Suriname and Guyana signed on Thursday the protocols to become associate members of Mercosur which is currently holding its mid year summit in Montevideo. This means all South American countries are now part of Mercosur.
“The framework adhesion accord is an important step in the joint path to integration which has become imperative and is no longer an option for us”, said Guyana Foreign minister Carolyn Rodrigues-Birkett, adding that “we want to act as a bridge between South America and the Caribbean.
Suriname ambassador in Brasilia Marlon Hoesein described the event as ‘historical’ but also cautioned that “we have a long path ahead of us. However we are ready for that joint passage to build a more prosperous South America for the benefit of our peoples”.

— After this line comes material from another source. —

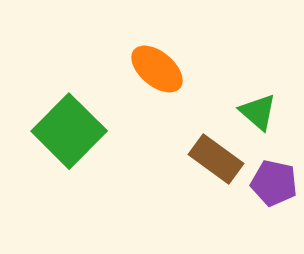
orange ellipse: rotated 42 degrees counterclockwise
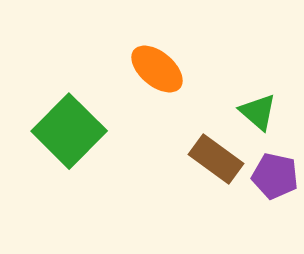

“All countries of South America are Mercosur associates now”, underlined the foreign ministers from Argentina, Brazil, Uruguay and Venezuela in a joint release in which they underscored the three pillars for the block to advance: politics, cooperation, and trade and investments.
“Political dialogue will include among other things the strengthening of democracy and the promotion of human rights, international peace and security and social development”, said Uruguayan foreign minister on reading the release.
Cooperation will enable to develop “initiatives in areas such as culture and education, agriculture, science and technology” with the purpose of “promoting the expansion and diversification of trade” among associate members through economic complementation accords that will emphasize deeper and closer relations between Mercosur and Guyana and Suriname.
The incorporation of the two countries on the Caribbean, as associate members took place in the framework of the XLV meeting of the Common Market Council which started early Thursday and will continue Friday with the presidential summit of member countries when the Mercosur rotating chair currently with Uruguay will be handed to Venezuela.
Friday’s declaration is expected to address the Paraguay controversy and three other main points: the incident suffered by Bolivian president Evo Morales when four European countries refused fly-over permission for his plane; the revelations from NSA leaker Edward Snowden referred to US spying in most Latam countries, and the right to asylum.